Beyond Coal is the most extensive, expensive and effective campaign in the Club’s 123-year history, and maybe the history of the environmental movement. It’s gone largely unnoticed amid the furor over the Keystone pipeline and President Barack Obama’s efforts to regulate carbon, but it’s helped retire more than one third of America’s coal plants since its launch in 2010, one dull hearing at a time. With a vast war chest donated by Michael Bloomberg, unlikely allies from the business world, and a strategy that relies more on economics than ecology, its team of nearly 200 litigators and organizers has won battles in the Midwestern and Appalachian coal belts, in the reddest of red states, in almost every state that burns coal.
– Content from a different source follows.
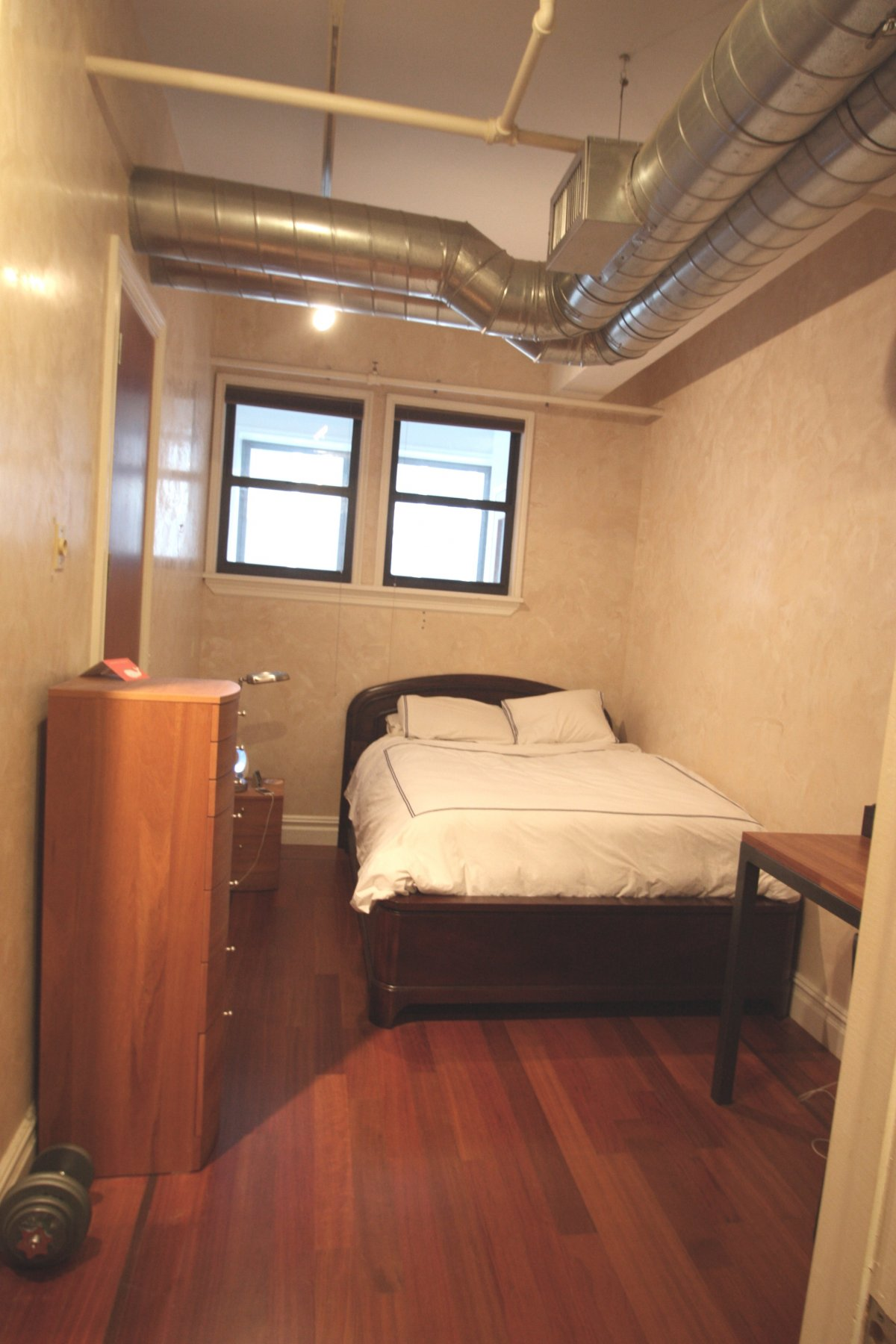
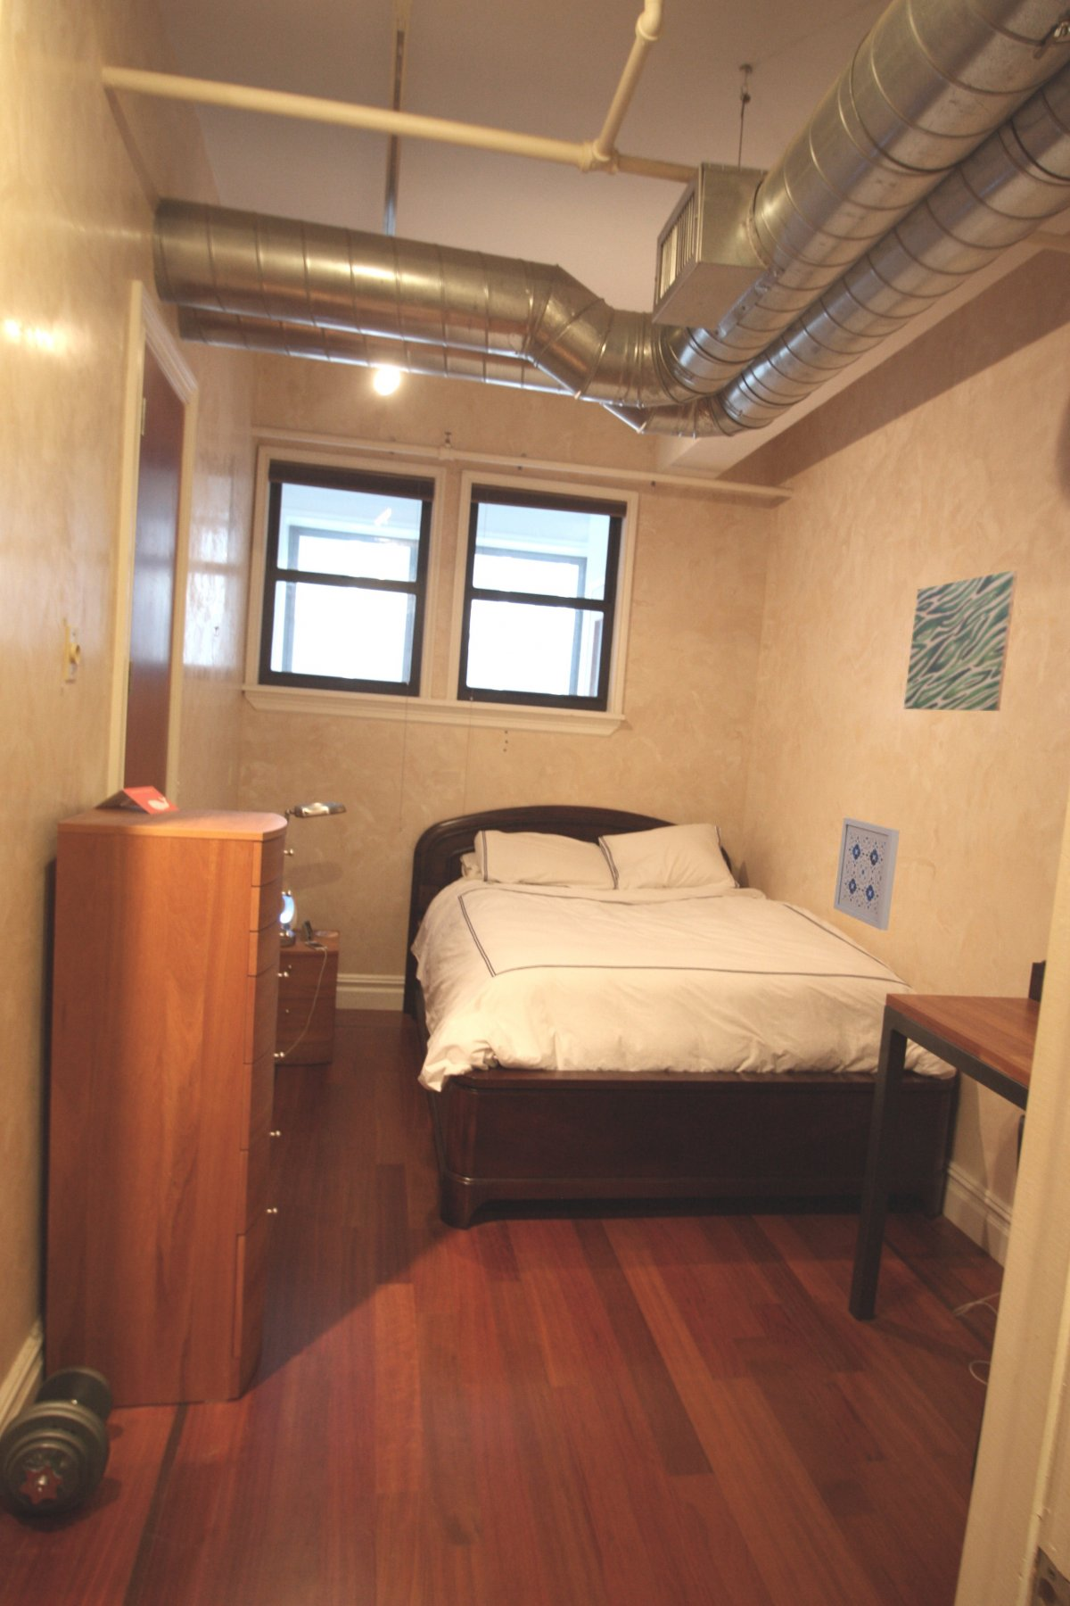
+ wall art [832,816,900,932]
+ wall art [903,569,1019,712]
“They’re sophisticated, they’re very active, and they’re better funded than we are,” says Mike Duncan, a former Republican National Committee chairman who now heads the industry-backed American Coalition for Clean Coal Electricity. “I don’t like what they’re doing; we’re losing a lot of coal in this country. But they do show up.”

1/3rd of our coal dead in 5 years!
GAH!

I'd link some more, but it is mostly a few thousands words of chronicling "victory" after "victory". :sad:
 
1/3rd of our coal dead in 5 years!
GAH!

I'd link some more, but it is mostly a few thousands words of chronicling "victory" after "victory". :sad:


Why do you think that's bad? There's nothing bad about it all. It's all in the best interest of everyone except the coal industry itself.